About Us

Beachcomber Press was established in 2008. It is a quirky little publishing
outfit located in Tasmania. It publishes eclectic material, usually by invitation.

Hurrah for the Next Man, an anti-war, WWII memoir and Phil Davenport’s
second book, was published in 2009.

A Crack in the Ice, a debut novel by Stevie Davenport, is a crime mystery
and ode to Antarctica. It was published in 2020.

About our Authors

Author profile photo # Phil

Phil Davenport

Phil was born in Sydney, Australia in 1918, the year that marked the start of the Spanish flu pandemic and the end of World War I.

Phil was the eldest of three brothers all of whom flew for the RAAF in Coastal Command during WWII, based in the UK. Phil’s first tour of duty was on Sunderland flying boats, his second on Mosquitos. In April 1945 Phil’s Mosquito was damaged during an attack on German shipping in Porsgrunn Harbour, Norway. Phil and navigator Ron Day crash landed in an icy lake, were rescued by Norwegian farmers and subsequently became POWs.

After the War, Phil worked in China with UNRRA until civil war brought more bullets, and UN staff were withdrawn and returned home.

Phil’s passion for sailing led him to Jock Muir and the building of 47’ cutter Waltzing Matilda. Phil, Jock and their crew campaigned the yacht in the 1949 Sydney-Hobart Race and took out line honours.

In 1950 Phil, with wife Roz, brother Keith and friend Don Brown, sailed the yacht to England via New Zealand, the Patagonian Channels, Magellan Strait and east coast of South America.

In the UK, Phil and Roz lived on the boat, in a mud berth on the Medway River, in Kent. Here, Phil wrote the story of the voyage. It was published in 1953 by Hutchinson & Co Ltd as The Voyage of ‘Waltzing Matilda’.

Phil’s working life as an airline pilot with Qantas took him travelling at a faster pace and living in different places.

Apart from two books, three daughters, and holes in many hearts, Phil’s legacy includes the re-forestation of 25 acres of grazing land in northern NSW. Bisected by a small creek, the grassy patch returned to thriving ecosystems of local rainforest trees and eucalypts, and homes for birds who visited Phil and made his heart sing. He called the property ‘By Golly Gully’.

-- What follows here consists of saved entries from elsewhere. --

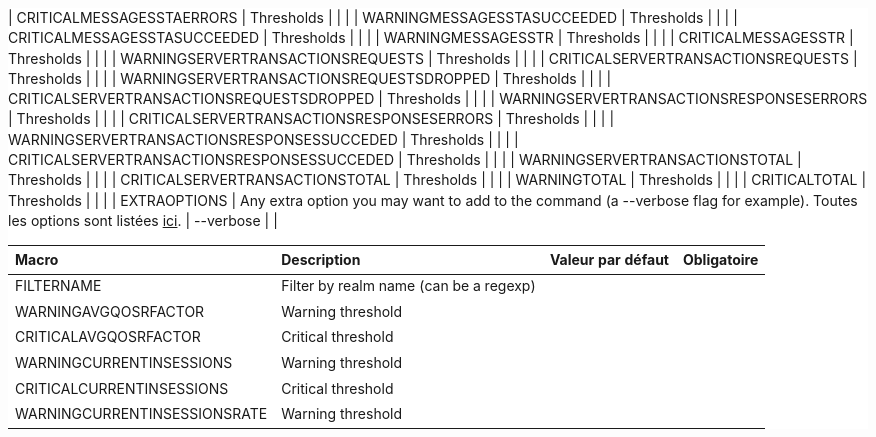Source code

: | CRITICALMESSAGESSTAERRORS                   | Thresholds                                                                                                                                       |                   |             |
| WARNINGMESSAGESSTASUCCEEDED                 | Thresholds                                                                                                                                       |                   |             |
| CRITICALMESSAGESSTASUCCEEDED                | Thresholds                                                                                                                                       |                   |             |
| WARNINGMESSAGESSTR                          | Thresholds                                                                                                                                       |                   |             |
| CRITICALMESSAGESSTR                         | Thresholds                                                                                                                                       |                   |             |
| WARNINGSERVERTRANSACTIONSREQUESTS           | Thresholds                                                                                                                                       |                   |             |
| CRITICALSERVERTRANSACTIONSREQUESTS          | Thresholds                                                                                                                                       |                   |             |
| WARNINGSERVERTRANSACTIONSREQUESTSDROPPED    | Thresholds                                                                                                                                       |                   |             |
| CRITICALSERVERTRANSACTIONSREQUESTSDROPPED   | Thresholds                                                                                                                                       |                   |             |
| WARNINGSERVERTRANSACTIONSRESPONSESERRORS    | Thresholds                                                                                                                                       |                   |             |
| CRITICALSERVERTRANSACTIONSRESPONSESERRORS   | Thresholds                                                                                                                                       |                   |             |
| WARNINGSERVERTRANSACTIONSRESPONSESSUCCEDED  | Thresholds                                                                                                                                       |                   |             |
| CRITICALSERVERTRANSACTIONSRESPONSESSUCCEDED | Thresholds                                                                                                                                       |                   |             |
| WARNINGSERVERTRANSACTIONSTOTAL              | Thresholds                                                                                                                                       |                   |             |
| CRITICALSERVERTRANSACTIONSTOTAL             | Thresholds                                                                                                                                       |                   |             |
| WARNINGTOTAL                                | Thresholds                                                                                                                                       |                   |             |
| CRITICALTOTAL                               | Thresholds                                                                                                                                       |                   |             |
| EXTRAOPTIONS                                | Any extra option you may want to add to the command (a --verbose flag for example). Toutes les options sont listées [ici](#options-disponibles). | --verbose         |             |

</TabItem>
<TabItem value="Realm-Usage" label="Realm-Usage">

| Macro                          | Description                                                                                                                                      | Valeur par défaut | Obligatoire |
|:-------------------------------|:-------------------------------------------------------------------------------------------------------------------------------------------------|:------------------|:-----------:|
| FILTERNAME                     | Filter by realm name (can be a regexp)                                                                                                           |                   |             |
| WARNINGAVGQOSRFACTOR           | Warning threshold                                                                                                                                |                   |             |
| CRITICALAVGQOSRFACTOR          | Critical threshold                                                                                                                               |                   |             |
| WARNINGCURRENTINSESSIONS       | Warning threshold                                                                                                                                |                   |             |
| CRITICALCURRENTINSESSIONS      | Critical threshold                                                                                                                               |                   |             |
| WARNINGCURRENTINSESSIONSRATE   | Warning threshold                                                                                                                                |                   |             |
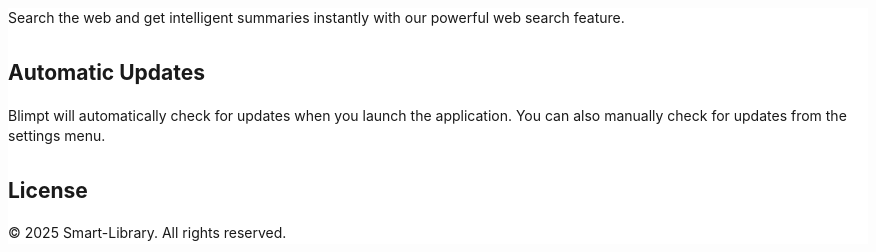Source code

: Search the web and get intelligent summaries instantly with our powerful web search feature.

## Automatic Updates

Blimpt will automatically check for updates when you launch the application. You can also manually check for updates from the settings menu.

## License

© 2025 Smart-Library. All rights reserved.
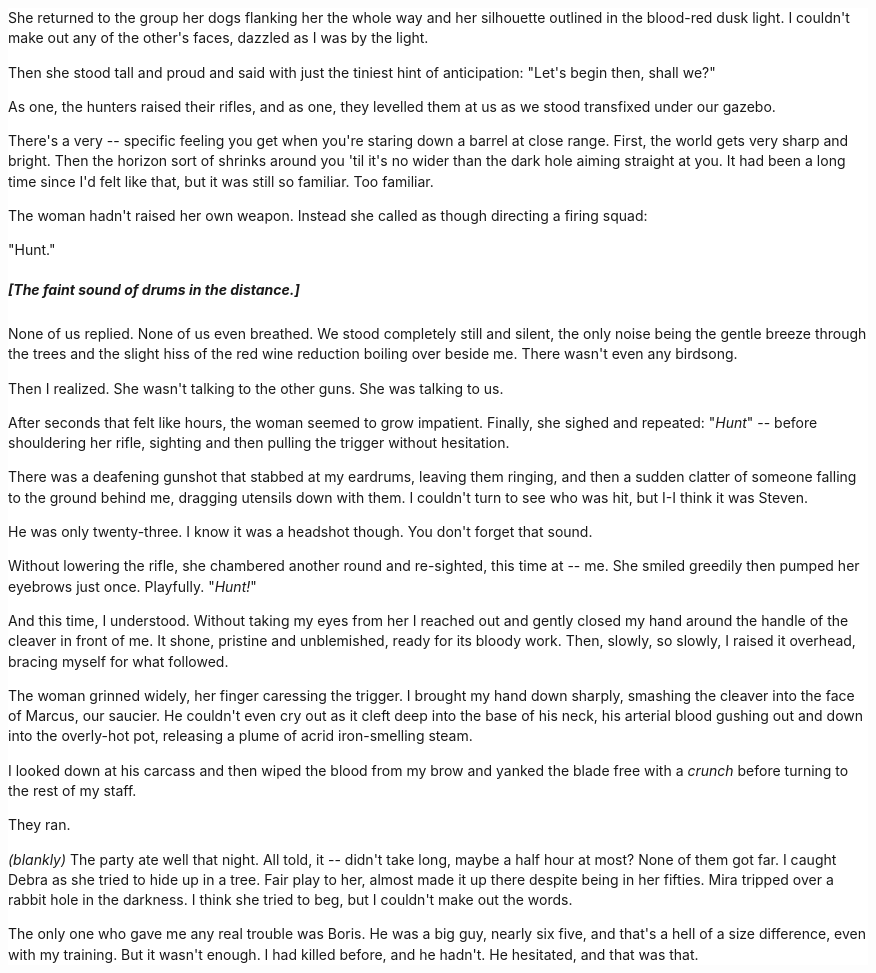 She returned to the group her dogs flanking her the whole way and her silhouette outlined in the blood-red dusk light. I couldn't make out any of the other's faces, dazzled as I was by the light.

Then she stood tall and proud and said with just the tiniest hint of anticipation: "Let's begin then, shall we?"

As one, the hunters raised their rifles, and as one, they levelled them at us as we stood transfixed under our gazebo.

There's a very -- specific feeling you get when you're staring down a barrel at close range. First, the world gets very sharp and bright. Then the horizon sort of shrinks around you 'til it's no wider than the dark hole aiming straight at you. It had been a long time since I'd felt like that, but it was still so familiar. Too familiar.

The woman hadn't raised her own weapon. Instead she called as though directing a firing squad:

"Hunt."

##### [The faint sound of drums in the distance.]

None of us replied. None of us even breathed. We stood completely still and silent, the only noise being the gentle breeze through the trees and the slight hiss of the red wine reduction boiling over beside me. There wasn't even any birdsong.

Then I realized. She wasn't talking to the other guns. She was talking to us.

After seconds that felt like hours, the woman seemed to grow impatient. Finally, she sighed and repeated: "*Hunt*" -- before shouldering her rifle, sighting and then pulling the trigger without hesitation.

There was a deafening gunshot that stabbed at my eardrums, leaving them ringing, and then a sudden clatter of someone falling to the ground behind me, dragging utensils down with them. I couldn't turn to see who was hit, but I-I think it was Steven.

He was only twenty-three. I know it was a headshot though. You don't forget that sound.

Without lowering the rifle, she chambered another round and re-sighted, this time at -- me. She smiled greedily then pumped her eyebrows just once. Playfully. "*Hunt!*"

And this time, I understood. Without taking my eyes from her I reached out and gently closed my hand around the handle of the cleaver in front of me. It shone, pristine and unblemished, ready for its bloody work. Then, slowly, so slowly, I raised it overhead, bracing myself for what followed.

The woman grinned widely, her finger caressing the trigger. I brought my hand down sharply, smashing the cleaver into the face of Marcus, our saucier. He couldn't even cry out as it cleft deep into the base of his neck, his arterial blood gushing out and down into the overly-hot pot, releasing a plume of acrid iron-smelling steam.

I looked down at his carcass and then wiped the blood from my brow and yanked the blade free with a *crunch* before turning to the rest of my staff.

They ran.

_(blankly)_ The party ate well that night. All told, it -- didn't take long, maybe a half hour at most? None of them got far. I caught Debra as she tried to hide up in a tree. Fair play to her, almost made it up there despite being in her fifties. Mira tripped over a rabbit hole in the darkness. I think she tried to beg, but I couldn't make out the words.

The only one who gave me any real trouble was Boris. He was a big guy, nearly six five, and that's a hell of a size difference, even with my training. But it wasn't enough. I had killed before, and he hadn't. He hesitated, and that was that.
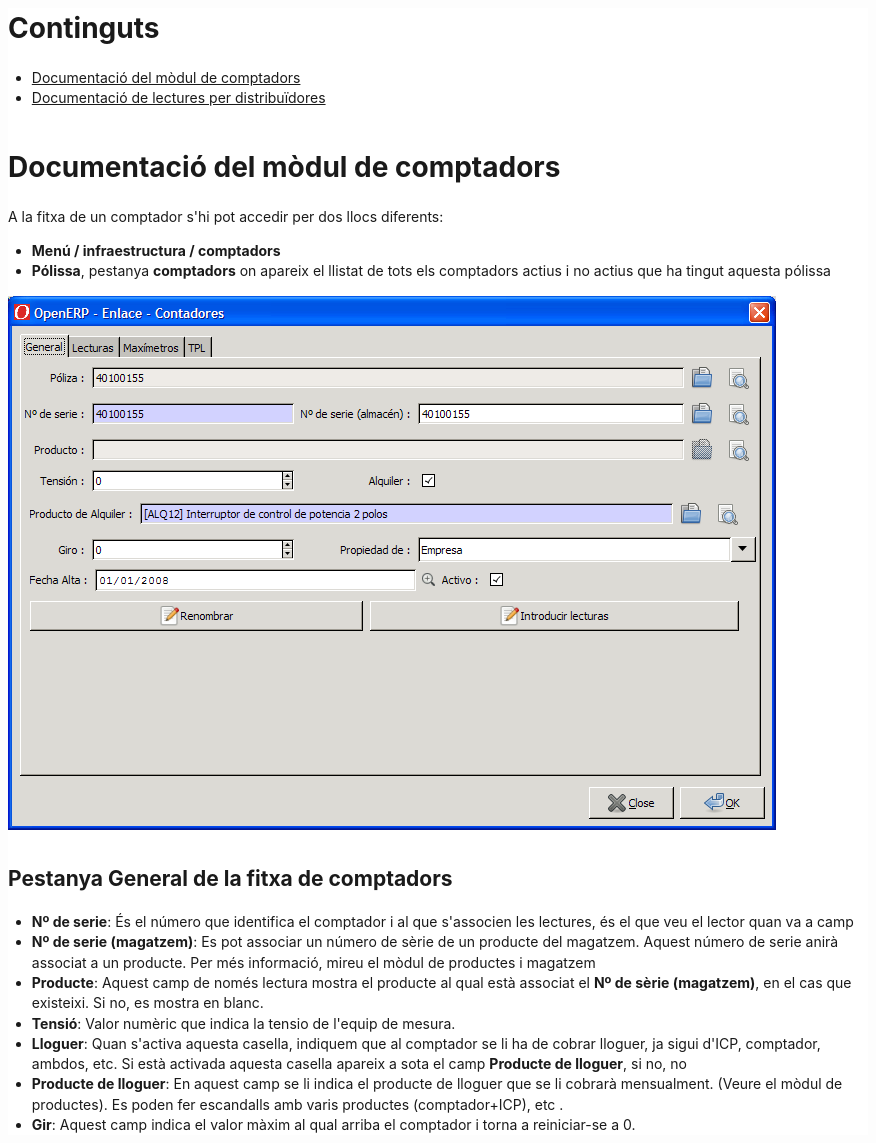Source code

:# Continguts

* [Documentació del mòdul de comptadors](#documentacio-del-modul-de-comptadors)
* [Documentació de lectures per distribuïdores](#documentacio-de-lectures-per-distribuidores)

# Documentació del mòdul de comptadors

A la fitxa de un comptador s'hi pot accedir per dos llocs diferents:

* **Menú / infraestructura / comptadors**
* **Pólissa**, pestanya **comptadors** on apareix el llistat de tots els comptadors
  actius i no actius que ha tingut aquesta pólissa

![](_static/contadores/ComptadorGeneral.png)

## Pestanya General de la fitxa de comptadors

* **Nº de serie**: És el número que identifica el comptador i al que
  s'associen les lectures, és el que veu el lector quan va a camp
* **Nº de serie (magatzem)**: Es pot associar un número de sèrie de un producte
  del magatzem. Aquest número de serie anirà associat a un producte. Per més
  informació, mireu el mòdul de productes i magatzem
* **Producte**: Aquest camp de només lectura mostra el producte al qual està
  associat el **Nº de sèrie (magatzem)**, en el cas que existeixi. Si no, es
  mostra en blanc.
* **Tensió**: Valor numèric que indica la tensio de l'equip de mesura.
* **Lloguer**: Quan s'activa aquesta casella, indiquem que al comptador se li
  ha de cobrar lloguer, ja sigui d'ICP, comptador, ambdos, etc. Si està
  activada aquesta casella apareix a sota el camp **Producte de lloguer**, si
  no, no
* **Producte de lloguer**: En aquest camp se li indica el producte de lloguer
  que se li cobrarà mensualment. (Veure el mòdul de productes). Es poden fer
  escandalls amb varis productes (comptador+ICP), etc .
* **Gir**: Aquest camp indica el valor màxim al qual arriba el comptador i
  torna a reiniciar-se a 0.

Author profile photo # Stevie

Stevie Davenport

Stevie was one of the post-World War II fortunates, with a peaceful childhood in Sydney bushland and the woodlands of southern England; a passion for nature studies, adventure and messing about in boats.

After science studies at university, short-term jobs and travel, Stevie joined CSIRO Fisheries at Cronulla NSW in 1980 and worked on projects off the coast of mainland Australia. In 1985 a move to Hobart with CSIRO brought projects in more southern seas.

In 1989 Stevie was a sailor/runner in the inaugural Tasmanian Three Peaks Race, 13th British Three Peaks Race and sailed in the 44th Sydney Hobart Race.

In 1990 she joined the Australian Antarctic Division for the maiden scientific voyage of Aurora Australis to sub-Antarctic Heard Island. There were further scientific voyages on Aurora working on krill, fish or benthos off Antarctica or Heard Island; trips in the early 2000s to Heard Island as a scientific observer on commercial fishing boats, and a circumnavigation of Australia on a container ship to collect data for ground-truthing satellite images of sea surface temperature.

Stevie joined the Tasmanian Writers Centre in 2004 and began a journey in writing non-scientific works that tickled a different part of the brain.

The inspiration for A Crack in the Ice came while working on Aurora Australis. Gazing from the trawl deck across the icy seascape, Stevie yearned for a good fictional yarn set in Antarctica. It was a perfect place for a murder.